Throughout his career, Michael Kukla has been interested in creating structure and exploring space in both two- and three-dimensional work. His sculptures, made by piercing, drilling, and carving into wood, marble, slate and other materials, highlight negative spaces and reveal hidden structures. In contrast, he makes drawings by accumulating lines and repetitive shapes that spread over the surface of the paper. Whether revealing form through the subtractive process of sculpting or building form through the additive process of drawing, Kukla's two practices complement and even inform each other.
His recent drawings investigate some new directions. For the past several years Kukla has used the hexagon as his basic structural element. Beginning with a single small hexagon near the center of the paper, he builds a network of connected graphite lines in hexagonal shapes that radiate from the initial one. Kukla's hexagons are irregular, and by increasing or decreasing the lengths of their sides he subtly alters the multiplying shapes, creating a shifting visual field across the paper.
Working with watercolor, acrylic or gouache, Kukla divides the interior of each cell-like element into three segments, building forms and creating varying degrees of dimensionality within the structures. He maintains a somewhat restrained monochromatic palette, using light, medium and dark tones in each cell. While consistently rendered, the repeated shapes are not slavishly exact, and slight gradations in colors remain. The hand of the artist is always evident.

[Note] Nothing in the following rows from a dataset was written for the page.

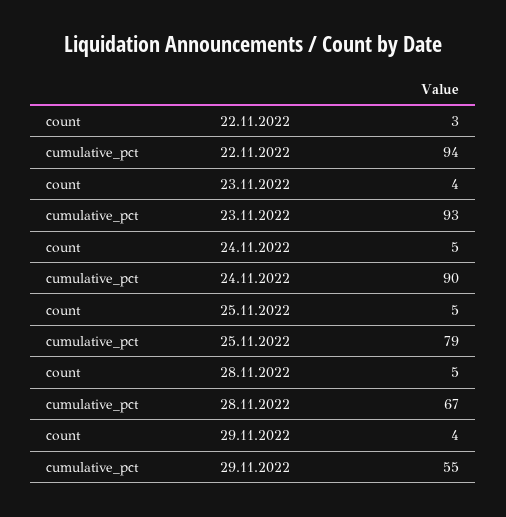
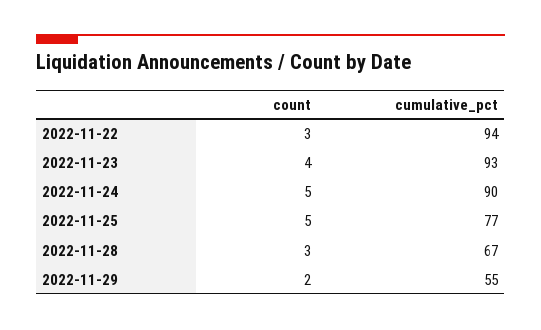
  {
    "count": {
      "22.11.2022": 3,
      "23.11.2022": 4,
      "24.11.2022": 5,
      "25.11.2022": 5,
-     "28.11.2022": 5,
+     "28.11.2022": 3,
-     "29.11.2022": 4
+     "29.11.2022": 2
    },
    "cumulative_pct": {
      "22.11.2022": 94,
      "23.11.2022": 93,
      "24.11.2022": 90,
-     "25.11.2022": 79,
+     "25.11.2022": 77,
      "28.11.2022": 67,
      "29.11.2022": 55
    }
  }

When Kukla divides each hexagon into relatively equal segments, as in, Hex Grid Grey 1, 2013, the result is a pattern of stepped cubes or blocks that look like three-dimensional forms standing out from the support. When he varies the sizes of the painted elements, as in Hex Grid La Penne 1, 2012, the "walls" separating the individual hexagons become shallower and create an overall network of connecting planes, resembling a distorted honeycomb. The structure undulates across a seemingly three-dimensional surface, implying an underlying topography. Kukla pushes the grid, creating a dynamic tension in his forms. Just as a string shopping bag conforms to its contents, expanding and contracting with the load of individual objects, Kukla's structure also reacts to stress. When he stretches or contracts individual cells, the network responds, increasing or decreasing the negative spaces.
Recently Kukla has experimented by further loosening the grid. In drawings such as Hex Grid La Penne 3, 2012 the individual hexagonal cells are divided roughly in half, with one half divided again into two darker segments. While the resulting dimensional quality is quieter than the previous two examples, this type of drawing carries a strong optical effect resembling snakeskin. Like all of Kukla's work it challenges the viewer to visually navigate the space.
Kukla sometimes uses metallic paint, and has experimented with commercially made products like Rustoleum, lending his drawn structures a slightly industrial, yet funky edge. While he has previously worked almost exclusively with shades of gray or silver and white, during the past year he decided to incorporate an additional color. Having recently completed an artist residency in Spain, he was inspired by the color and intensity of a popular spice—pimentón de la Vera, a smoky Spanish paprika. Adding red to his normally restrained palette quite literally "spiced up" the work. Several of these new red drawings also differ from the others in their simplified divisions and overall patterns that emphasize the surface.
The repetition and accumulation of countless small elements create larger structures and networks within the individual drawings; displayed as a group they form new relationships to one another and to the wall. Kukla has been exploring this relationship of the parts to the whole for some time, often arranging his drawings in grids, or aggregating sculptural elements into large installations. While his earlier grids comprised equal-sized drawings, Kukla is now experimenting with a livelier mix. His latest installation combines recent and brand-new works of varying sizes, scales and colors, arranged in a continuous band across the wall. This configuration highlights the changes in scale from one drawing to the next, both in the size of the paper and the scale of the imagery within each drawing. The smallest drawings contain the largest forms and reveal the structures in the patterns, like magnified details of the larger works.
The artist is interested in the spatial relationships within and between the drawings, as well as how they might be perceived from near and far. Perhaps ironically, the smallest drawings reveal the most from a distance, while the larger ones depend on a more intimate viewpoint for greater understanding and appreciation. These smaller pieces serve as accents that punctuate the line of drawings. From a distance, the arrangement's rectangular forms and overall color scheme of black, white, gray and red, may also suggest Russian Constructivist paintings and collages.
There is a new dynamism evident in these works, with their migrating forms and shifting surfaces. While the implied movement within many of Kukla's works remains subtle and extremely fluid, his juxtaposition of drawings transforms the wall of the gallery into a vibrant and active space. The agility with which Michael Kukla travels among media, materials and processes reveals an artist of great flexibility—a quality that resonates in his work.